• [SUPPLIED INFORMATION]:
+++++
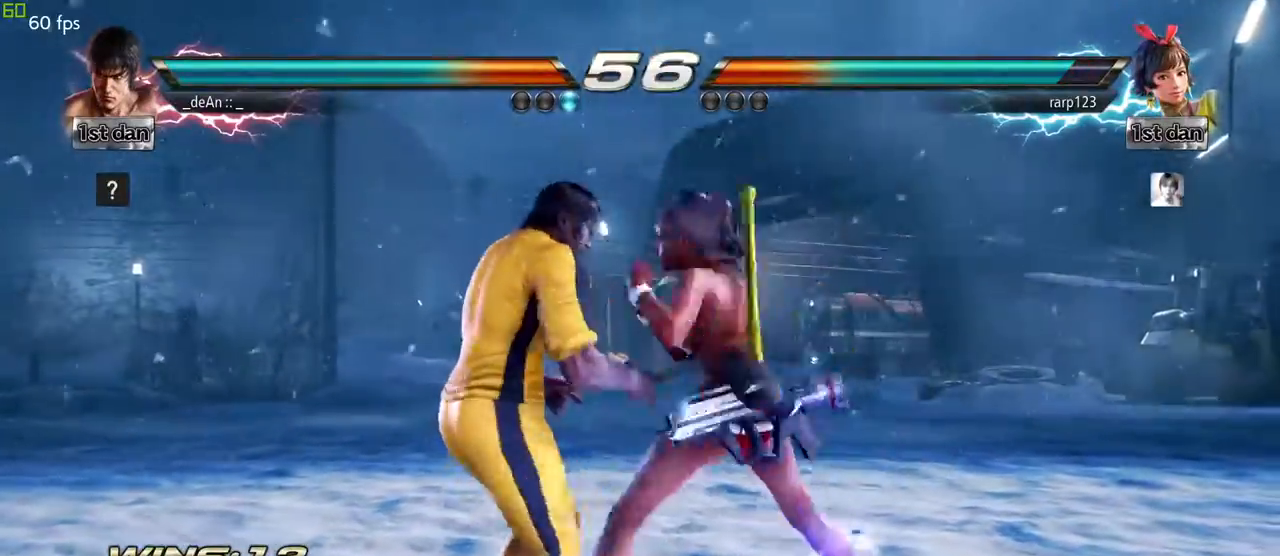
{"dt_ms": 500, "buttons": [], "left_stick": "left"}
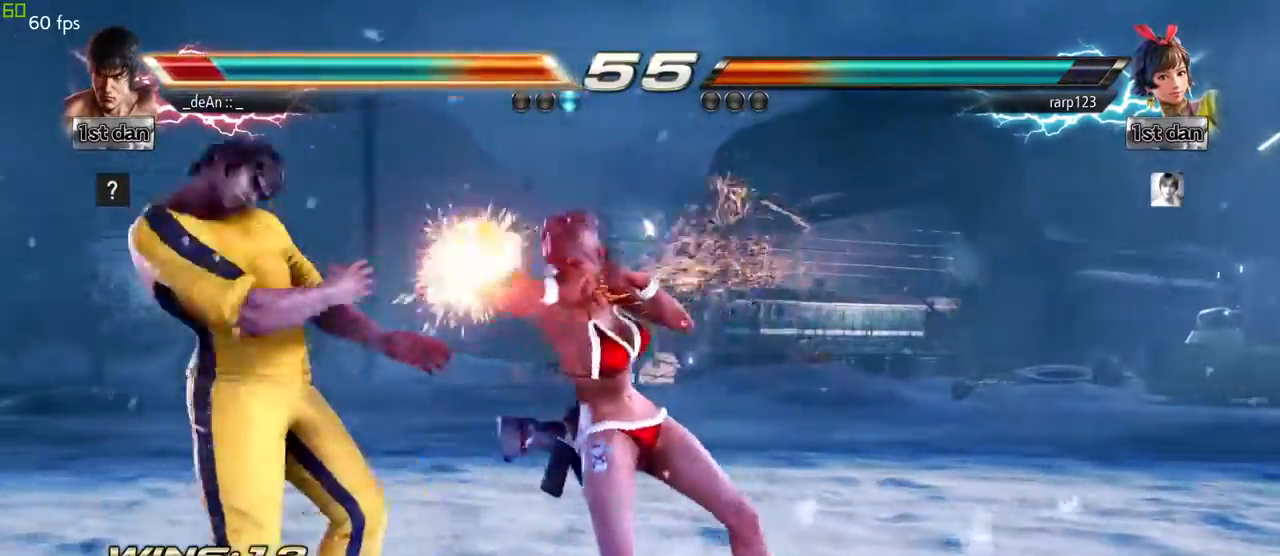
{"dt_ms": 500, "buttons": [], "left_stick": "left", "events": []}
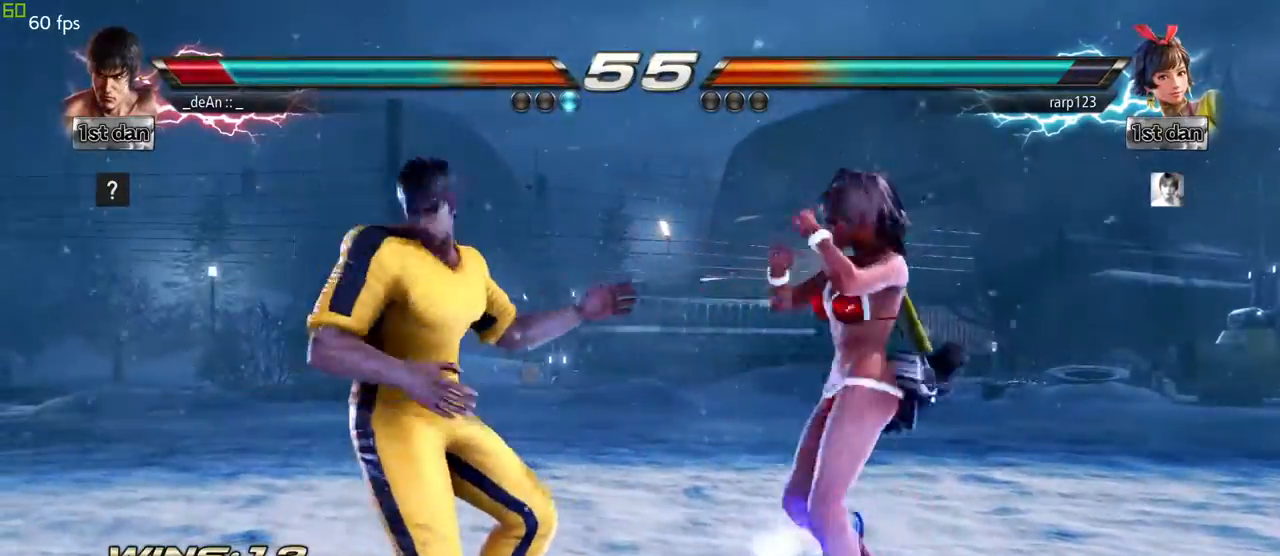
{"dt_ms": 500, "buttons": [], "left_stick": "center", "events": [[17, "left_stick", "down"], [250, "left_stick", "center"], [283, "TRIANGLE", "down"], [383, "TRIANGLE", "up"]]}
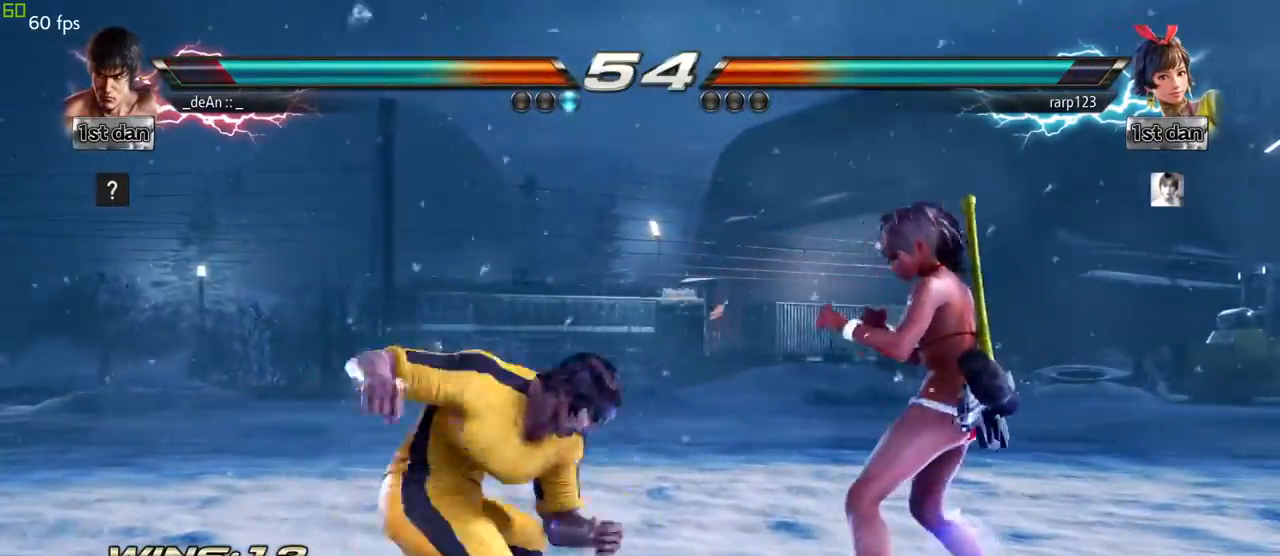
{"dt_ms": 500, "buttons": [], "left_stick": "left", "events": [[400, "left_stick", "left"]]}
+++++
Copy the whole of the material above exactly, but not its images.

• [EXERCISE RESPONSE]:
{"dt_ms": 500, "buttons": [], "left_stick": "left"}
{"dt_ms": 500, "buttons": [], "left_stick": "left", "events": []}
{"dt_ms": 500, "buttons": [], "left_stick": "center", "events": [[17, "left_stick", "down"], [250, "left_stick", "center"], [283, "TRIANGLE", "down"], [383, "TRIANGLE", "up"]]}
{"dt_ms": 500, "buttons": [], "left_stick": "left", "events": [[400, "left_stick", "left"]]}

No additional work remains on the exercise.